Apple iOS 14.5 saw the arrival of much-needed changes and additions in the operating system. One of the best features was iOS 14.5 App Tracking Transparency, which did wonders when it landed in the market. But this may just be the worst nightmare for companies that rely on mobile advertising with the help of user data. Facebook among others had already criticised this decision of Apple but to no avail.

Apple iOS 14.5: 96% of US users disable app tracking

Following the iOS 14.5 update, users will get to see a new feature in the form of a pop up that greets them before they open an app. The pop-up asks for their permission on whether or not they want to be tracked and presents them with two options as answers, "Ask App Not to Track" and "Allow". Turns out, 96% of users chose the former route, as per Flurry Analytics. Flurry Analytics is used in over 1 million mobile applications, providing aggregated insights across 2 billion mobile devices per month. The figures provided by Flurry suggests a stable rate of app-tracking opt-outs, with the worldwide figure being 11-13%, and 2-5% in the U.S.

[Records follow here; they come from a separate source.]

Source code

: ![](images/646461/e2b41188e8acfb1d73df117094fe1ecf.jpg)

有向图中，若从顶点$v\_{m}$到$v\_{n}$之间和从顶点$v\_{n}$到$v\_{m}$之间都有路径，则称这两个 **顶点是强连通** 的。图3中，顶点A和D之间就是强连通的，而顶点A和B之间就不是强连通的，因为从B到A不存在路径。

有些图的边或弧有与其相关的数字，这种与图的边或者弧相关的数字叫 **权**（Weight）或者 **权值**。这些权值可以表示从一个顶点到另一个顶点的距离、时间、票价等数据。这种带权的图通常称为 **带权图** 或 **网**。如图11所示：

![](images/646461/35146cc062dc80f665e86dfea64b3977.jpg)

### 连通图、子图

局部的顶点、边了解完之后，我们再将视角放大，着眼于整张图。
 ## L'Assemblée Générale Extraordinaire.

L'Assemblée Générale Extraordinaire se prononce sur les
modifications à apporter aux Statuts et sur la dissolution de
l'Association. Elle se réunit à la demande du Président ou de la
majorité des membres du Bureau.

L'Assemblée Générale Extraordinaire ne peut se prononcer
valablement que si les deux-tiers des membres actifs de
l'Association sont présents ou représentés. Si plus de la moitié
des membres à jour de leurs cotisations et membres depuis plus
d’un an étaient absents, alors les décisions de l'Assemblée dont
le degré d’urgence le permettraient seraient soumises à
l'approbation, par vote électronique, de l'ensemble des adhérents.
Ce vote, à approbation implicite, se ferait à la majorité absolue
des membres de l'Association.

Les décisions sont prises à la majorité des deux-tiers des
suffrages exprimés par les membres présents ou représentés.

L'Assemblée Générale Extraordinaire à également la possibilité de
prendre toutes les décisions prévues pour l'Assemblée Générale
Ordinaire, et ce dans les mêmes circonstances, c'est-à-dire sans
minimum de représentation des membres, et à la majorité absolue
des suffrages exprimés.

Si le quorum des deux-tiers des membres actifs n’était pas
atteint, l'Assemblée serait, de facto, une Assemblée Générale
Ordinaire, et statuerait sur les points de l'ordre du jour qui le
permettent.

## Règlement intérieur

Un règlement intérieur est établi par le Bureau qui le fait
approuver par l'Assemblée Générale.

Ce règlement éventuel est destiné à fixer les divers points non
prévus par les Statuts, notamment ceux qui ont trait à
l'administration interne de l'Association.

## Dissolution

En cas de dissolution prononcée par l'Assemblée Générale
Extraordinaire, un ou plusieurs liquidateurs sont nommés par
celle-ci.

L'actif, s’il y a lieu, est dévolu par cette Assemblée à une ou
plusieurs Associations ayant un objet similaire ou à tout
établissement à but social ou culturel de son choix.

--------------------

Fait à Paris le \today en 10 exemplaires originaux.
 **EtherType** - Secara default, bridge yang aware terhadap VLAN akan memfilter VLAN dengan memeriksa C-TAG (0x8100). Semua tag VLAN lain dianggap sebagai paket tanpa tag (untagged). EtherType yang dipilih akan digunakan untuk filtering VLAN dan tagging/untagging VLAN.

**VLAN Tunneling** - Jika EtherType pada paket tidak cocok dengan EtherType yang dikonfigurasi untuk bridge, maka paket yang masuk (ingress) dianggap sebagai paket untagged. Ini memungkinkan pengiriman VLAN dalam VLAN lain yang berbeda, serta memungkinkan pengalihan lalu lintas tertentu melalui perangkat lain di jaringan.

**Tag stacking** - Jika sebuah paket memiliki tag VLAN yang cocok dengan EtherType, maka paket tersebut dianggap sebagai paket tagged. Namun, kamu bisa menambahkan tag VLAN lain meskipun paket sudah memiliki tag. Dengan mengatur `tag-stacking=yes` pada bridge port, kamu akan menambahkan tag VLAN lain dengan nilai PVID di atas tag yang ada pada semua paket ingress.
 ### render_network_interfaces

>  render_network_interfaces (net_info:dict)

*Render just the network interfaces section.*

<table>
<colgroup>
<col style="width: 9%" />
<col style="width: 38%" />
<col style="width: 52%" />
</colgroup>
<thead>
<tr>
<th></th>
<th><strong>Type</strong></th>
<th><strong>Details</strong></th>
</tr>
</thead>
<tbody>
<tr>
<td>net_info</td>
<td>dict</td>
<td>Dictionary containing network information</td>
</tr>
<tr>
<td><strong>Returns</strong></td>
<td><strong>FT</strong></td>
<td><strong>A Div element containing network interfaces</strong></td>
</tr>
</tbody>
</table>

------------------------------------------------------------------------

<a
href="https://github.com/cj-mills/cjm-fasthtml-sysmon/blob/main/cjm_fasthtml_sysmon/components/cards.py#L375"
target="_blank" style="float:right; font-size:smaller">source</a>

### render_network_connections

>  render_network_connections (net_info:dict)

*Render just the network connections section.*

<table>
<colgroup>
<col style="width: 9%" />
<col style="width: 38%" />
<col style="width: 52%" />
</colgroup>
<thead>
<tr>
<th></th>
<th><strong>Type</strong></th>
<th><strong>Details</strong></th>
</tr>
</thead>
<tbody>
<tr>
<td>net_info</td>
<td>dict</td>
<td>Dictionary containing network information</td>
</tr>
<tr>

This will indefinitely strike as a challenge for the personalized ads market if these numbers keep up as a long-term trend. Previously, many apps started announcing rewards for users in exchange for their data to circumvent Apple's decision. Facebook, which is known for being fuelled by web user data, gave a glimpse of the adverse effects ATT will pose for small businesses and tried to convince its users to enable iOS 14.5 app tracking if they want to keep Facebook and Instagram "free of charge." This was notified through Facebook's blog post and it further elaborated that the platform is working on a prompt that will address the same issue whenever a user opens their social media apps.

Shortly after, Apple CEO Tim Cook openly expressed his displeasure to Facebook's counterplan in a keynote speech he delivered at a data-privacy conference. The company also simultaneously updated its Human Interface Guidelines with a new section called "Accessing User Data" that dictates new policies for companies. In the policy, it is mentioned that all apps must follow the procedure of asking user permission not just for personal data but also to access device compatibilities like microphone and camera as well as consent to track them.